----- MATERIAL PROVIDED -----

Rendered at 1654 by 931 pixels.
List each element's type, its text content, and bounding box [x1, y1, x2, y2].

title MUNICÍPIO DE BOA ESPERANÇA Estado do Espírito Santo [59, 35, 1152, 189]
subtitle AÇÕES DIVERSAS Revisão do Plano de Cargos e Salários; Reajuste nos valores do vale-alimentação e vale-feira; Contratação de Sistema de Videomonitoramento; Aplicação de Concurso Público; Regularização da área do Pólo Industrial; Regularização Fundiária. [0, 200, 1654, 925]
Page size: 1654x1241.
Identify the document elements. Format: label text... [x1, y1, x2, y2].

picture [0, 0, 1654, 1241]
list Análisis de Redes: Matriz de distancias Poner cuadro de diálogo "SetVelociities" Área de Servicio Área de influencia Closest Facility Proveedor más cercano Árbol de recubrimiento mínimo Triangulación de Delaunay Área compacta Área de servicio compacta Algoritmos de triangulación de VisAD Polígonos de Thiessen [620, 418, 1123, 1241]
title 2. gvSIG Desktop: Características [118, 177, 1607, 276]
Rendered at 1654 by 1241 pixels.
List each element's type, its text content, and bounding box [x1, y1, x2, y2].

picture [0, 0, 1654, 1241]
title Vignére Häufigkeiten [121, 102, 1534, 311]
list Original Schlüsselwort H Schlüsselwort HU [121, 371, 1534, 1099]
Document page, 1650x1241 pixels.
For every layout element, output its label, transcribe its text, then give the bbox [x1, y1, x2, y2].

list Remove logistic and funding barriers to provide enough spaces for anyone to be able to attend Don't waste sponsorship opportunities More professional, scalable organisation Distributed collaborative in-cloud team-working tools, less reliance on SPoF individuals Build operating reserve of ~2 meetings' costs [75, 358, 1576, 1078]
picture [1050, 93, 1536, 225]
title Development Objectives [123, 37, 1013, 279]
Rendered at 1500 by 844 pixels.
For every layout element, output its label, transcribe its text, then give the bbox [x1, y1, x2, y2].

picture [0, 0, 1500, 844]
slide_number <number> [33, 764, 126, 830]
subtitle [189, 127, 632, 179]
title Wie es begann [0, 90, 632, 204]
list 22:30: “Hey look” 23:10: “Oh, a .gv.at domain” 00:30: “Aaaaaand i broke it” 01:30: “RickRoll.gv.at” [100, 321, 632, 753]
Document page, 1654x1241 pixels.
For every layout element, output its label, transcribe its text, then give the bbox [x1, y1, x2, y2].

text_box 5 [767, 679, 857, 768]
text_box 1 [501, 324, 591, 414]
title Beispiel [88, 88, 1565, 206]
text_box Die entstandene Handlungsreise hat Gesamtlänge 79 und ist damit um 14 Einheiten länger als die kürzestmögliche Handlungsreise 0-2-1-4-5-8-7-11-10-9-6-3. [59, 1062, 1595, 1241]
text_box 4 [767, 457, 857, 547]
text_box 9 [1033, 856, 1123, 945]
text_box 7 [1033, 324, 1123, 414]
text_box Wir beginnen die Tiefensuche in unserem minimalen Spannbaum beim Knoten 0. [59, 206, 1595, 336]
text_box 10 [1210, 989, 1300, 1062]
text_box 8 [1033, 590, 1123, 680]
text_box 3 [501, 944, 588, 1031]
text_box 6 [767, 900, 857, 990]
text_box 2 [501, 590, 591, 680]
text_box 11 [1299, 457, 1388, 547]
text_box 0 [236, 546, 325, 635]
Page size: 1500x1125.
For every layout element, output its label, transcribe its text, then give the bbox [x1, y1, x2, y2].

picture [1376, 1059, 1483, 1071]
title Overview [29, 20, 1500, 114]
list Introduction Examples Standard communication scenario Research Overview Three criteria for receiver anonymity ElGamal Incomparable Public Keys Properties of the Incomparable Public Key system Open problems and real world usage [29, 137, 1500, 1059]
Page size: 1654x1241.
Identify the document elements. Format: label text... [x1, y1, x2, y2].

-----

# YOUR OBJECTIVE:
Edit all the records above so that each occurrence of "layout element" becomes "page element", and leave every other word unchanged.

# WRITTEN SOLUTION:
Rendered at 1654 by 931 pixels.
List each element's type, its text content, and bounding box [x1, y1, x2, y2].

title MUNICÍPIO DE BOA ESPERANÇA Estado do Espírito Santo [59, 35, 1152, 189]
subtitle AÇÕES DIVERSAS Revisão do Plano de Cargos e Salários; Reajuste nos valores do vale-alimentação e vale-feira; Contratação de Sistema de Videomonitoramento; Aplicação de Concurso Público; Regularização da área do Pólo Industrial; Regularização Fundiária. [0, 200, 1654, 925]
Page size: 1654x1241.
Identify the document elements. Format: label text... [x1, y1, x2, y2].

picture [0, 0, 1654, 1241]
list Análisis de Redes: Matriz de distancias Poner cuadro de diálogo "SetVelociities" Área de Servicio Área de influencia Closest Facility Proveedor más cercano Árbol de recubrimiento mínimo Triangulación de Delaunay Área compacta Área de servicio compacta Algoritmos de triangulación de VisAD Polígonos de Thiessen [620, 418, 1123, 1241]
title 2. gvSIG Desktop: Características [118, 177, 1607, 276]
Rendered at 1654 by 1241 pixels.
List each element's type, its text content, and bounding box [x1, y1, x2, y2].

picture [0, 0, 1654, 1241]
title Vignére Häufigkeiten [121, 102, 1534, 311]
list Original Schlüsselwort H Schlüsselwort HU [121, 371, 1534, 1099]
Document page, 1650x1241 pixels.
For every page element, output its label, transcribe its text, then give the bbox [x1, y1, x2, y2].

list Remove logistic and funding barriers to provide enough spaces for anyone to be able to attend Don't waste sponsorship opportunities More professional, scalable organisation Distributed collaborative in-cloud team-working tools, less reliance on SPoF individuals Build operating reserve of ~2 meetings' costs [75, 358, 1576, 1078]
picture [1050, 93, 1536, 225]
title Development Objectives [123, 37, 1013, 279]
Rendered at 1500 by 844 pixels.
For every page element, output its label, transcribe its text, then give the bbox [x1, y1, x2, y2].

picture [0, 0, 1500, 844]
slide_number <number> [33, 764, 126, 830]
subtitle [189, 127, 632, 179]
title Wie es begann [0, 90, 632, 204]
list 22:30: “Hey look” 23:10: “Oh, a .gv.at domain” 00:30: “Aaaaaand i broke it” 01:30: “RickRoll.gv.at” [100, 321, 632, 753]
Document page, 1654x1241 pixels.
For every page element, output its label, transcribe its text, then give the bbox [x1, y1, x2, y2].

text_box 5 [767, 679, 857, 768]
text_box 1 [501, 324, 591, 414]
title Beispiel [88, 88, 1565, 206]
text_box Die entstandene Handlungsreise hat Gesamtlänge 79 und ist damit um 14 Einheiten länger als die kürzestmögliche Handlungsreise 0-2-1-4-5-8-7-11-10-9-6-3. [59, 1062, 1595, 1241]
text_box 4 [767, 457, 857, 547]
text_box 9 [1033, 856, 1123, 945]
text_box 7 [1033, 324, 1123, 414]
text_box Wir beginnen die Tiefensuche in unserem minimalen Spannbaum beim Knoten 0. [59, 206, 1595, 336]
text_box 10 [1210, 989, 1300, 1062]
text_box 8 [1033, 590, 1123, 680]
text_box 3 [501, 944, 588, 1031]
text_box 6 [767, 900, 857, 990]
text_box 2 [501, 590, 591, 680]
text_box 11 [1299, 457, 1388, 547]
text_box 0 [236, 546, 325, 635]
Page size: 1500x1125.
For every page element, output its label, transcribe its text, then give the bbox [x1, y1, x2, y2].

picture [1376, 1059, 1483, 1071]
title Overview [29, 20, 1500, 114]
list Introduction Examples Standard communication scenario Research Overview Three criteria for receiver anonymity ElGamal Incomparable Public Keys Properties of the Incomparable Public Key system Open problems and real world usage [29, 137, 1500, 1059]
Page size: 1654x1241.
Identify the document elements. Format: label text... [x1, y1, x2, y2].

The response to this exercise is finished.